Ту же самую проблему уникальной, вершинной точки движения уже приходилось решать живописцам, но они здесь преуспели гораздо больше. Например, у художников Империи, когда им требуется воссоздать мгновенный образ (взвившийся на дыбы конь, Наполеон с простертою рукой на поле сражения 3 и т. п.), в таком движении все же остается знак подчеркнутой неустойчивости — то, что можно назвать numen 4 , торжественная застылость позы и притом невозможность поместить ее в реальном времени; такая демонстративная зафиксированность неуловимого — что в кино впоследствии будет названо фотогенией 5 — как раз и есть исходная точка искусства. Легкое возмущение от этих непомерно вздыбленных коней или замершего в неуловимой позе императора, от их упрямой, можно сказать риторической экспрессивности вносит в наше прочтение знака элемент вызова и риска, производит в читателе зрительного образа не столько интеллектуальное, сколько визуальное изумление, именно потому, что заставляет обратить внимание на поверхность зримого объекта, на его оптическую непроницаемость, а не идти сразу к его значению.
Большинство показанных нам «фото-шоков» являются ложными как раз потому, что в них имеет место что-то среднее между буквальностью и преувеличенностью: для фотографии они слишком умышленны, для живописи — слишком точны, и в результате в них нет ни возмущающей буквальности, ни художественной правды; они задуманы как чистые знаки, даже без всякой двусмысленности, без сдерживающей объемности. Логично поэтому, что на всей выставке (по замыслу своему весьма похвальной) действительно шоковыми оказались лишь репортерские снимки, на которых схваченный на лету факт предстает во всей своей упрямой буквальности, тупой очевидности. Расстрел в Гватемале, плачущая невеста убитого в Сирии Адуана Малки 6 , полицейский с занесенной дубинкой — все эти снимки удивляют тем, что на первый взгляд кажутся отстраненными, почти бесстрастными, они как бы содержат в себе меньше, чем подпись под ними; их зрелищность стерта, в них нет того numen'a, который непременно оказался бы в них привнесен в живописных композициях (и в рамках живописи это было бы вполне законно).

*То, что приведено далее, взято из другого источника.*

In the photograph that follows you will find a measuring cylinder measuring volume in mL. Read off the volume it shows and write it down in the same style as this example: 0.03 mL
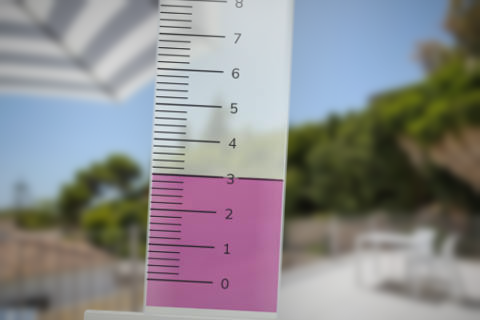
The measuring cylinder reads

Своей натуральностью, без патетики и без объяснений, эти фотографии заставляют зрителя напряженно вдумываться, подталкивают его к самостоятельному суждению вне стесняющего присутствия демиурга-фотографа. Здесь происходит, таким образом, требуемый Брехтом критический катарсис, а не просто эмоциональное очищение, как в сюжетной живописи: можно сказать, что мы здесь имеем дело с категориями эпического и трагического. Буквалистская фотография помогает постичь не сам ужас, а его возмутительность.
Два мифа молодого театра *
Судя по недавнему Конкурсу молодых трупп 1 , наш молодой театр полным ходом усваивает мифологию старого (так что уже и не понять, чем они отличаются). известно, например, что в буржуазном театре актер Должен быть «поглощен» своей ролью, казаться буквально пылающим жаркой страстью. От него обязательно требуется «кипеть», то есть одновременно гореть и истекать; оттого это горение проявляется во влажности. В одной из новых пьес (удостоенной премии) оба главных действующих лица — мужчины — так и истекали всевозможными жидкостями: слезами, потом и слюной. Казалось, присутствуешь при каком-то жутком физиологическом процессе — яростном отжиме внутренних тканей; страсть — словно большая влажная губка, безжалостно сдавливаемая рукой драматурга. Легко понять, в чем задача этой физиологической бури: превратить «психологию» в нечто количественное, втиснуть смех или боль в простые измеримые формы, чтобы даже сама страсть сделалась товаром в ряду прочих, объектом коммерции, включенным в нумерическую систему обмена: приходя в театр, я плачу деньги и за это требую, чтобы мне показали ясно видимую, почти что исчислимую страсть. И если актер работает в полную силу, если он честно выжимает мне из своего тела все, что может, если мне несомненны его тяжкие усилия, то я признаю такого актера отличным и стану выражать ему свою радость от того, что вложил свои деньги в талант, который их не украл, а вернул сторицей в форме достоподлинного пота и слез. Актерское горение хорошо своей экономичностью: я, зритель, наконец-то могу проверить, что я получаю за свои деньги.